*** Opening Extracted material ***
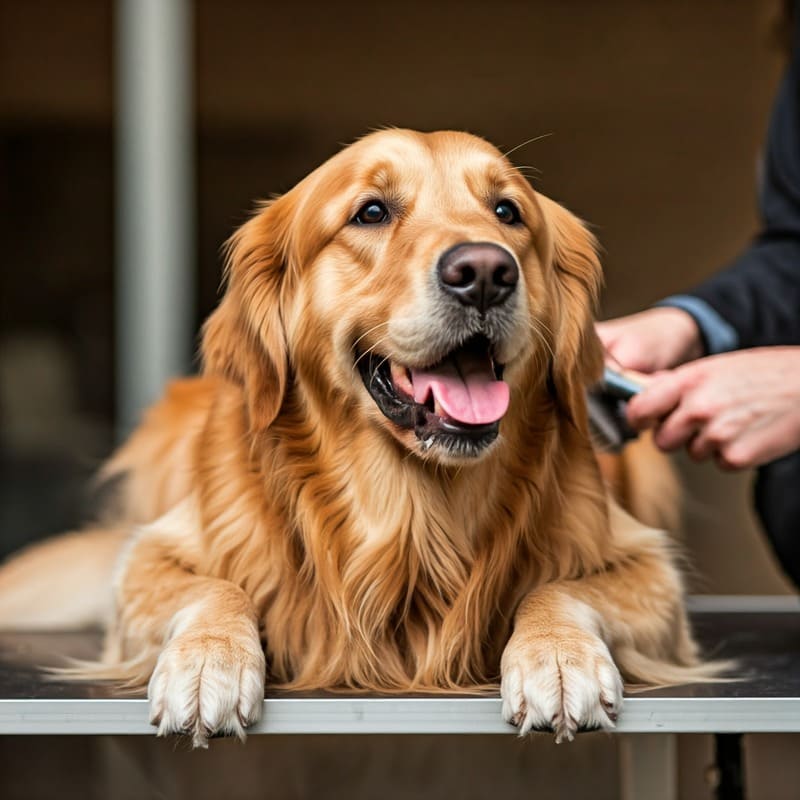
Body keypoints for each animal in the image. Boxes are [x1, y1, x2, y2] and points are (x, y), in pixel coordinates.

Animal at [0, 128, 716, 748]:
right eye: (371, 212)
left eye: (508, 211)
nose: (486, 271)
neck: (410, 516)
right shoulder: (150, 556)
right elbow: (217, 585)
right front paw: (208, 663)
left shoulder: (646, 563)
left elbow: (559, 586)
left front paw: (559, 657)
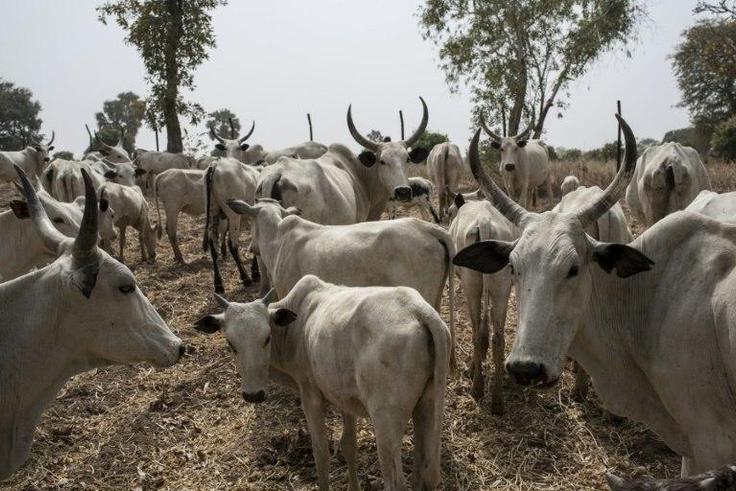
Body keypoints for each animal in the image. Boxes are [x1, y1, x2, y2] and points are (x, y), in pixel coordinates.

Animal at [194, 275, 450, 490]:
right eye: (231, 344)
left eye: (266, 338)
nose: (253, 395)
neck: (296, 328)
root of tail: (419, 310)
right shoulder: (346, 398)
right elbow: (349, 446)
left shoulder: (311, 398)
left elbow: (321, 456)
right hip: (425, 407)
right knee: (422, 471)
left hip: (386, 420)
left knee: (396, 481)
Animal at [203, 158, 260, 293]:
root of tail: (215, 165)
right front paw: (255, 272)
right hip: (234, 216)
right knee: (232, 245)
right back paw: (245, 278)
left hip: (212, 213)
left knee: (213, 248)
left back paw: (218, 284)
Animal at [449, 193, 514, 411]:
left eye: (449, 212)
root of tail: (484, 222)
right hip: (502, 287)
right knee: (498, 337)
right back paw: (498, 401)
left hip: (471, 285)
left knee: (476, 332)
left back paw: (477, 387)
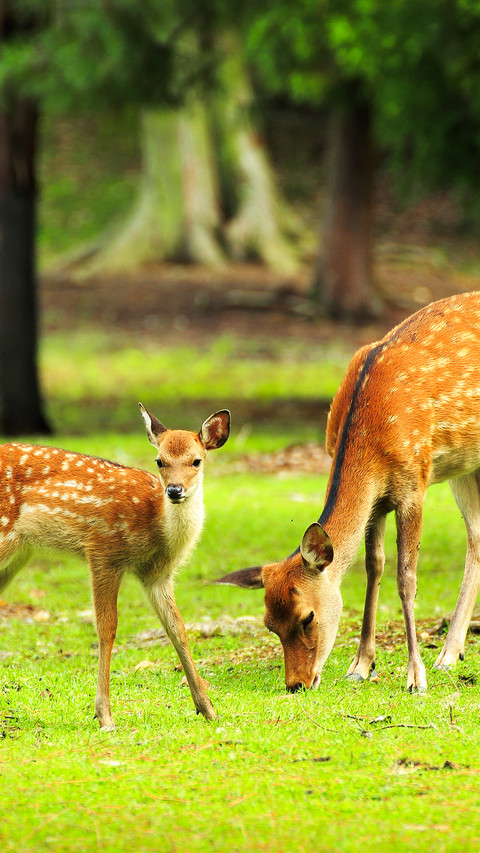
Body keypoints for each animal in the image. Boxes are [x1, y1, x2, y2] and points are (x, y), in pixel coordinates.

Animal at [0, 404, 230, 728]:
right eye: (159, 460)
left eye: (196, 461)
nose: (174, 490)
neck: (155, 526)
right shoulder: (102, 550)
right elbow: (107, 628)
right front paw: (105, 715)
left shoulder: (157, 575)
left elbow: (178, 629)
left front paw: (208, 709)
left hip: (19, 552)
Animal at [217, 291, 480, 694]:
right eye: (269, 625)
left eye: (307, 617)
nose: (296, 684)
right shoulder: (378, 501)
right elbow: (374, 567)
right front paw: (360, 665)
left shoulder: (414, 483)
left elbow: (406, 579)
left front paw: (415, 677)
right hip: (465, 465)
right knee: (476, 535)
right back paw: (450, 654)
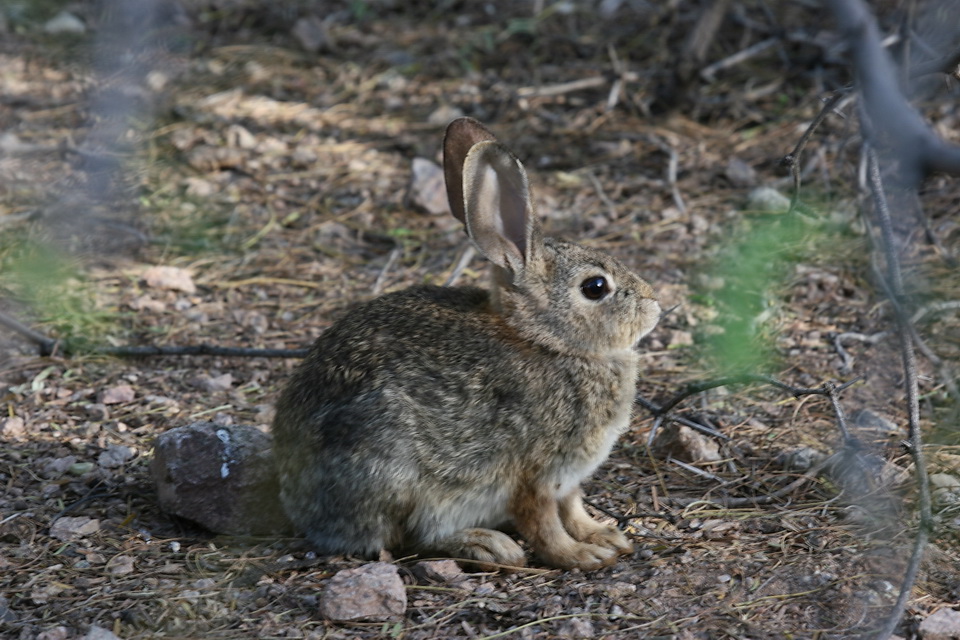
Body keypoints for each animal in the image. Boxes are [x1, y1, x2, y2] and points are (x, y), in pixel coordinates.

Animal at [271, 117, 660, 570]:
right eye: (595, 287)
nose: (654, 304)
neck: (546, 341)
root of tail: (296, 502)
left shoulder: (569, 479)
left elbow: (574, 507)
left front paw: (604, 536)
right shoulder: (534, 472)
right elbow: (544, 523)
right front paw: (581, 555)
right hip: (396, 474)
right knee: (411, 537)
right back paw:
*** Closing Extracted material ***
▶ _Description of the task_: The answer must be every line of the entries that includes the word "knee".

▶ _Solution_:
right knee: (422, 471)
left knee: (396, 481)
right knee: (232, 245)
left knee: (213, 248)
right knee: (498, 337)
left knee: (476, 332)
right knee: (476, 535)
right knee: (411, 537)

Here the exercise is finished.